Dr. Rob offers a worthwhile 3-part post on health care costs. He argues
that cost containment comes down to creating incentives for primary
care physicians to manage chronic illnesses more cost effectively.
The reason I focused on these diseases [diabetes, heart disease & AIDS] is that they all represent areas where good care is clearly beneficial. I won’t hit you with a bunch of statistics (they are easily found), but the bottom line is this:
- Well controlled diabetics have far fewer complications and hospitalizations than poorly controlled ones.
- A very large percentage of heart disease is preventable through relatively small interventions (Aspirin therapy, blood pressure control, cholesterol control).
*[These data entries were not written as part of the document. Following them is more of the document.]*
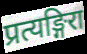
प्रत्यङ्गिरा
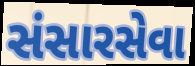
સંસારસેવા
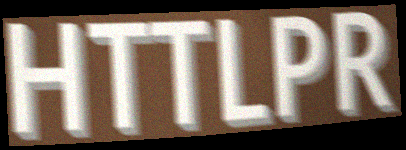
HTTLPR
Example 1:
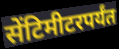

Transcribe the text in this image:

सेंटिमीटरपर्यंत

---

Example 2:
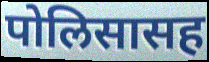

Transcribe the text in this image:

पोलिसासह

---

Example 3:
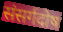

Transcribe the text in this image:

संसर्गदोष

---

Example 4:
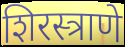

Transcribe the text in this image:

शिरस्त्राणे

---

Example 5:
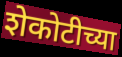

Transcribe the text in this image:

शेकोटीच्या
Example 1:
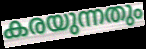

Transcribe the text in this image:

കരയുന്നതും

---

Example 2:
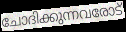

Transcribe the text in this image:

ചോദിക്കുന്നവരോട്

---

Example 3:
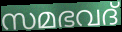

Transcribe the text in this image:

സമഭവദ്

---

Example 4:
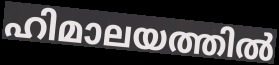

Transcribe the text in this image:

ഹിമാലയത്തിൽ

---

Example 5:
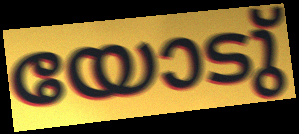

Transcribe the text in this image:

യോടു്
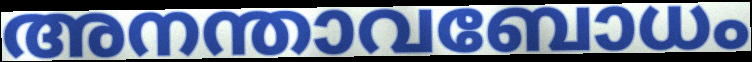
അനന്താവബോധം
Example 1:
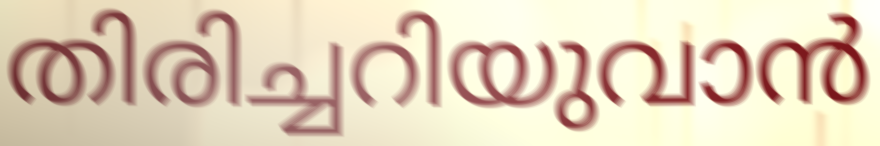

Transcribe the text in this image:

തിരിച്ചറിയുവാൻ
- Appropriate treatment, screening, and prevention of HIV infection is cost-effective. (11, 12, 13)
As I say to my patients, it’s bad to wait until the oil light comes on in your car before you check your oil. A little intervention early can help a lot...
[T]he PCP is clearly best suited to implement preventive care and to manage patients with multiple chronic diseases. The PCP is a generalist, and has no financial motivation to have patients hospitalized (like hospitals do) or do procedures (like specialists do). Primary care is practiced in the outpatient setting, which is the least expensive place to do care.
But our system that rewards volume over quality makes it nearly impossible for most PCP’s to give the kind of care that chronically ill people need. Many of them would simply go out of business if they tried.